El diabólico (o no) carnero negro protagoniza los inquietantes pósteres de La bruja |
Más impresionante si cabe que la
técnica es el reparto encabezado por Anya
Taylor-Joy, Ralph Ineson y Kate Dickie, merecedor de todos los
premios del mundo por su sublime transformación en esta atormentada familia del
siglo XVII. Tal es la naturalidad de las interpretaciones que el espectador
tendría verdaderamente la impresión de ser testigo de acontecimientos verídicos
de no ser estos tan fantasmagóricamente extraordinarios. De esta forma, el
temor (infundado o no) que los personajes profesan a los dioses y los elementos
naturales (concentrado en un carnero negro que, conforme avanza la narración,
se vuelve más y más inquietante) escapa de la pantalla para penetrar la piel.

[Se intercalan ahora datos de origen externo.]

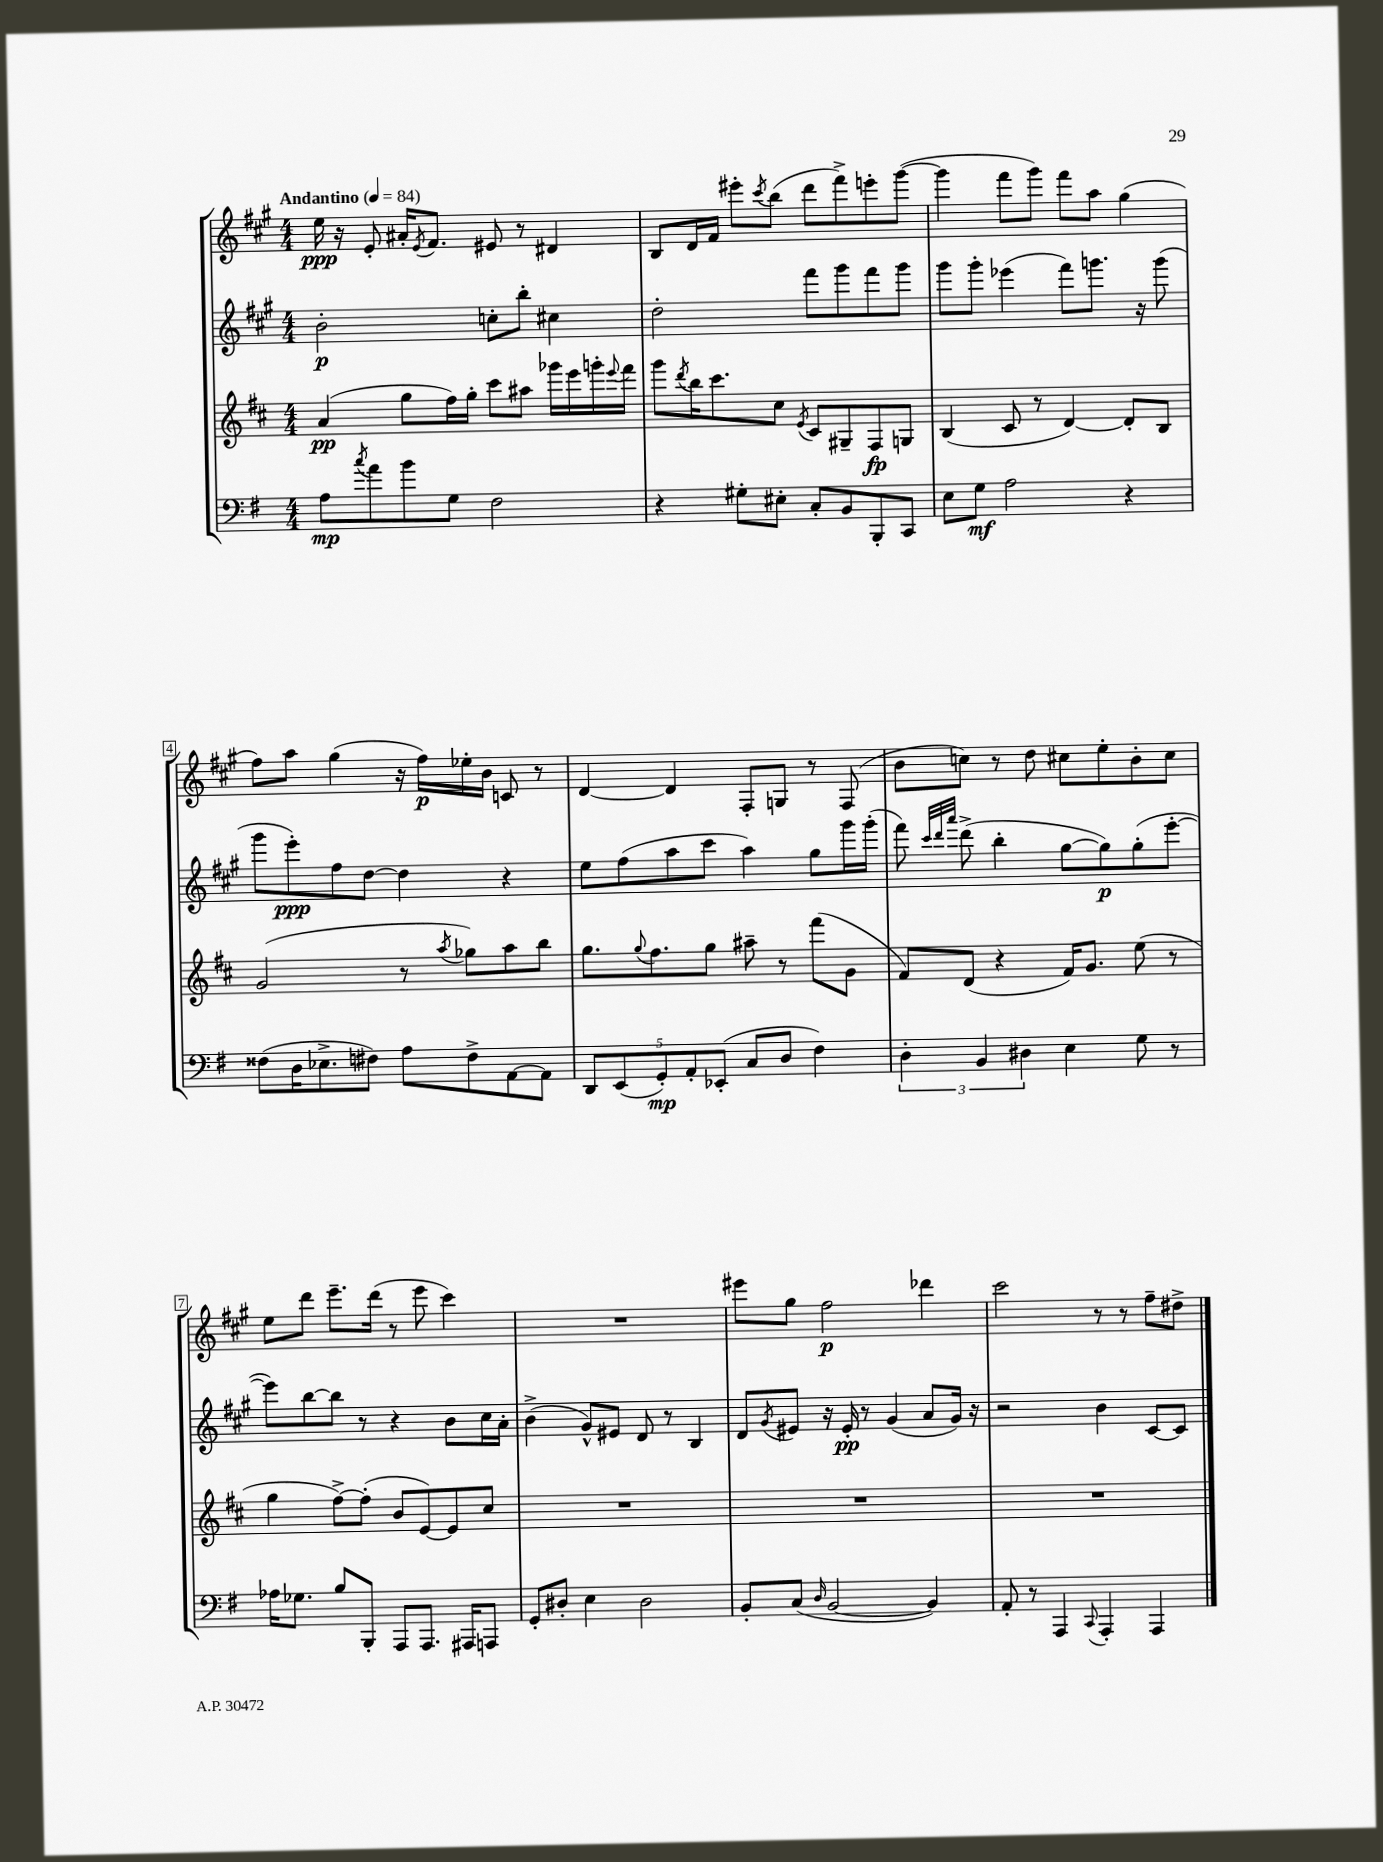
<<
\new StaffGroup <<
\new Staff = "s0" {
    \clef treble \key a \major \numericTimeSignature \time 4/4 \tempo "Andantino" 4 = 84
    e''16\ppp r16 e'8-. ais'16-. \acciaccatura { e'8 } fis'8. eis'8 r8 dis'4 |
    b8 d'16 fis'16 eis'''8-. \acciaccatura { cis'''8 } b''8( d'''8 fis'''8->) e'''8-. gis'''8~( |
    gis'''4 fis'''8 gis'''8) fis'''8 a''8 gis''4( |
    fis''8) a''8 gis''4( r16 fis''16\p) ees''16-. b'16 c'8 r8 |
    d'4~ d'4 fis8-. g8 r8 fis8( |
    b'8 c''8) r8 d''8 cis''8 e''8-. b'8-. cis''8 |
    e''8 d'''8 e'''8.-- d'''16( r8 e'''8 cis'''4) |
    R1 |
    eis'''8 gis''8 fis''2\p des'''4 |
    cis'''2 r8 r8 fis''8-- dis''8-> \bar "|." |
}
\new Staff = "s1" {
    \clef treble \key a \major \numericTimeSignature \time 4/4
    b'2-.\p c''8-. b''8-. cis''4 |
    d''2-. fis'''8 gis'''8 fis'''8 gis'''8 |
    gis'''8 gis'''8-. ees'''4( fis'''8) g'''8. r16 g'''8( |
    gis'''8 e'''8-.\ppp) fis''8 d''8~ d''4 r4 |
    e''8 fis''8( a''8 cis'''8 a''4) gis''8 gis'''16 gis'''16-.( |
    fis'''8) \grace { cis'''32 d'''32 a'''32 } d'''8->( b''4-. gis''8~ gis''8\p) gis''8-.( e'''8~-. |
    e'''8) b''8~ b''8 r8 r4 b'8 cis''16 a'16-. |
    b'4->( gis'8-^) eis'8 d'8 r8 b4 |
    d'8 \acciaccatura { gis'8 } eis'8 r16 eis'16-.\pp r8 gis'4( a'8 gis'16) r16 |
    r2 b'4 cis'8~ cis'8 \bar "|." |
}
\new Staff = "s2" {
    \clef treble \key d \major \numericTimeSignature \time 4/4
    a'4\pp( g''8 fis''16) g''16-. cis'''8 ais''8 ges'''16 e'''16 g'''16-. \appoggiatura { e'''8 } fis'''16 |
    g'''8 \acciaccatura { d'''8 } b''16 cis'''8. cis''8 \acciaccatura { e'8 } cis'8 gis8-- fis8\fp g8 |
    b4( cis'8 r8 d'4~) d'8-. b8 |
    g'2( r8 \acciaccatura { a''8 } ges''8) a''8 b''8 |
    g''8. \appoggiatura { g''8 } fis''8. g''8 ais''8-- r8 fis'''8( g'8 |
    fis'8) d'8( r4 fis'16) g'8. e''8( r8 |
    g''4 fis''8~->) fis''8-.( b'8 e'8~) e'8 cis''8 |
    R1 |
    R1 |
    R1 \bar "|." |
}
\new Staff = "s3" {
    \clef bass \key g \major \numericTimeSignature \time 4/4
    a8\mp \acciaccatura { c''8 } a'8 b'8 g8 fis2 |
    r4 gis8-. eis8-. c8-. b,8 b,,8-. c,8 |
    e8 g8\mf a2 r4 |
    fisis8( d16 ees8.-> fis8) a8 fis8-> a,8~ a,8 |
    \tuplet 5/4 { d,8 e,8( g,8-.\mp) a,8-. ees,8-.( } c8 d8 fis4) |
    \tuplet 3/2 { d4-. b,4 dis4 } e4 g8 r8 |
    aes16 ges8. b8 b,,8-. a,,8 a,,8. ais,,16 a,,8 |
    g,8-. dis8-. e4 dis2 |
    b,8-. c8( \grace { d16 } b,2~ b,4) |
    a,8-. r8 a,,4 \appoggiatura { c,8 } a,,4-. a,,4 \bar "|." |
}
>>
>>
\layout { \context { \Score \override BarNumber.stencil = #(make-stencil-boxer 0.1 0.3 ly:text-interface::print) } }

Aunque poética, exótica y espectral, La
bruja es en el fondo un sencillo retrato de cuán vulnerable vuelve el fanatismo
religioso al ser humano. Por huir en todo momento del shock constante y vibrante al que el cine de terror contemporáneo nos tiene acostumbrados, tan sutil cinta ha sido comparada con obras de la talla de La semilla del diablo (Roman Polanski, 1968), El exorcista (William Friedkin, 1973), El resplandor (Stanley Kubrick, 1980), El bosque (M. Night Shyamalan, 2004) y La cinta blanca (Michael Haneke, 2009), teniendo poco o nada que envidiar a cualquiera de ellas.